A majority of office-based ophthalmologists do not claim with a familiarity of AMD genetics

A report of a survey among private practice ophthalmologists and hospital-based ophthalmologists suggest that clinicians may have insufficient knowledge of genetics in AMD.  Both office and hospital-based ophthalmologists do not consider to have practical genetic skills relevant to patient care.  To remedy such concerns, several genetics educational programmes may need to tailor revised courses, or CME activities, to focus on any relevant AMD genetics support.  One representative respondent reflects a similar issue among several ophthalmologists, such as: “…to be honest, genetics is certainly an issue that I’m not well informed about”.


The survey had indicated that knowledge of a strong genetic background on AMD can be challenging for daily practice and that guidelines may not offer specific recommendations to support AMD patients.  As commented by a researcher, “ophthalmologists are left alone with emerging facts, and it is unclear what conclusions they draw without guidance on communication strategies”.  A majority of office-based ophthalmologists claim that clinicians do not have sufficient genetics expertise and that there may be relative complexity to understand AMD support.  In contrast, some hospital-affiliated ophthalmologists may feel relatively-informed with genetics knowledge, and perhaps may have some genetics support within a hospital environment.  Ophthalmologists appear to believe that genetics do not have practical relevance to everyday patient care.  The research paper on this survey (PLoS ONE https://doi.org/10.1371/journal.pone.0209328) have commented that “addressing relatives of AMD patients as persons with a higher genetic risk of AMD was dismissed by the majority of both office-based and hospital-affiliated ophthalmologists, mainly for ethical reasons (avoiding unnecessary burden as well as allocation and privacy problems). The doctors would even be reserved when directly asked by relatives about their risks. None of the interviewees has ever discussed (results of) genetic testing with their patients yet, the majority (but not all) would advise against it if directly consulted on this”.

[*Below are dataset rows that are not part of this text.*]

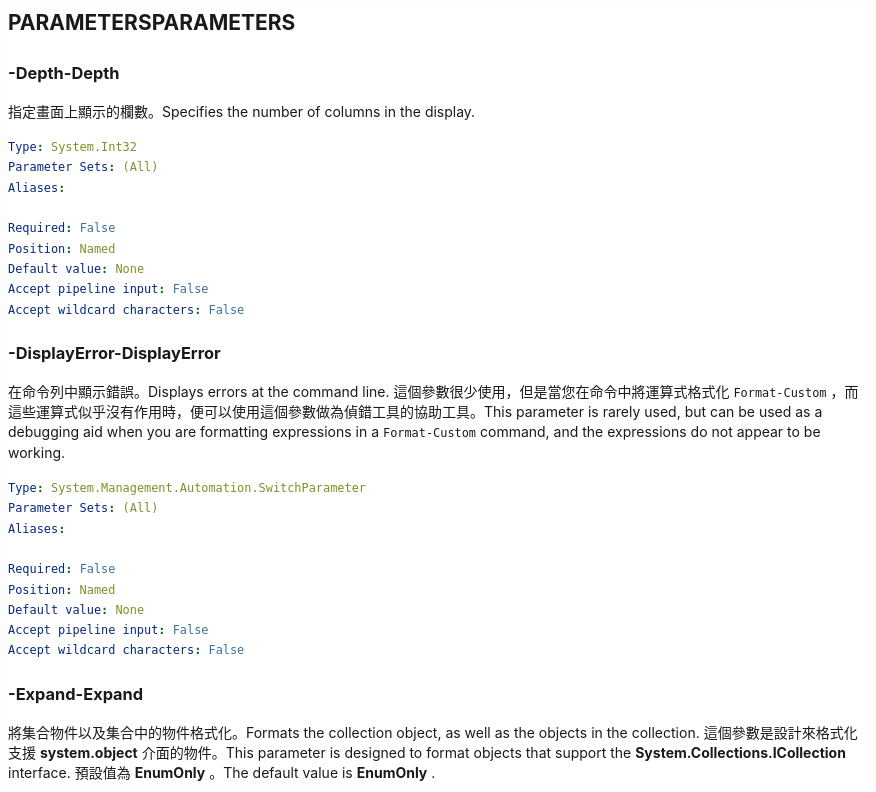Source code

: ## <span data-ttu-id="a1d6f-120">PARAMETERS</span><span class="sxs-lookup"><span data-stu-id="a1d6f-120">PARAMETERS</span></span>

### <span data-ttu-id="a1d6f-121">-Depth</span><span class="sxs-lookup"><span data-stu-id="a1d6f-121">-Depth</span></span>

<span data-ttu-id="a1d6f-122">指定畫面上顯示的欄數。</span><span class="sxs-lookup"><span data-stu-id="a1d6f-122">Specifies the number of columns in the display.</span></span>

```yaml
Type: System.Int32
Parameter Sets: (All)
Aliases:

Required: False
Position: Named
Default value: None
Accept pipeline input: False
Accept wildcard characters: False
```

### <span data-ttu-id="a1d6f-123">-DisplayError</span><span class="sxs-lookup"><span data-stu-id="a1d6f-123">-DisplayError</span></span>

<span data-ttu-id="a1d6f-124">在命令列中顯示錯誤。</span><span class="sxs-lookup"><span data-stu-id="a1d6f-124">Displays errors at the command line.</span></span> <span data-ttu-id="a1d6f-125">這個參數很少使用，但是當您在命令中將運算式格式化 `Format-Custom` ，而這些運算式似乎沒有作用時，便可以使用這個參數做為偵錯工具的協助工具。</span><span class="sxs-lookup"><span data-stu-id="a1d6f-125">This parameter is rarely used, but can be used as a debugging aid when you are formatting expressions in a `Format-Custom` command, and the expressions do not appear to be working.</span></span>

```yaml
Type: System.Management.Automation.SwitchParameter
Parameter Sets: (All)
Aliases:

Required: False
Position: Named
Default value: None
Accept pipeline input: False
Accept wildcard characters: False
```

### <span data-ttu-id="a1d6f-126">-Expand</span><span class="sxs-lookup"><span data-stu-id="a1d6f-126">-Expand</span></span>

<span data-ttu-id="a1d6f-127">將集合物件以及集合中的物件格式化。</span><span class="sxs-lookup"><span data-stu-id="a1d6f-127">Formats the collection object, as well as the objects in the collection.</span></span> <span data-ttu-id="a1d6f-128">這個參數是設計來格式化支援 **system.object** 介面的物件。</span><span class="sxs-lookup"><span data-stu-id="a1d6f-128">This parameter is designed to format objects that support the **System.Collections.ICollection** interface.</span></span> <span data-ttu-id="a1d6f-129">預設值為 **EnumOnly** 。</span><span class="sxs-lookup"><span data-stu-id="a1d6f-129">The default value is **EnumOnly** .</span></span>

In conclusion, genetics knowledge appears not have had any impact on clinical ophthalmologic practice, neither on private practitioners or on ophthalmologists in hospitals.  In addition, doctors may withhold information from patients and their relatives because of the uncertainty of predicting AMD and for fear of unsettling those individuals.  Preventive efforts for late AMD based on genetic information are seen as irrelevant.  These findings highlight a need for genetic educational programs for routine care situations of ophthalmologists. The current survey only reported a cross-sectional qualitative study with 30 clinical respondents in Germany however, a far broader analysis covering several EU jurisdictions may be extremely helpful.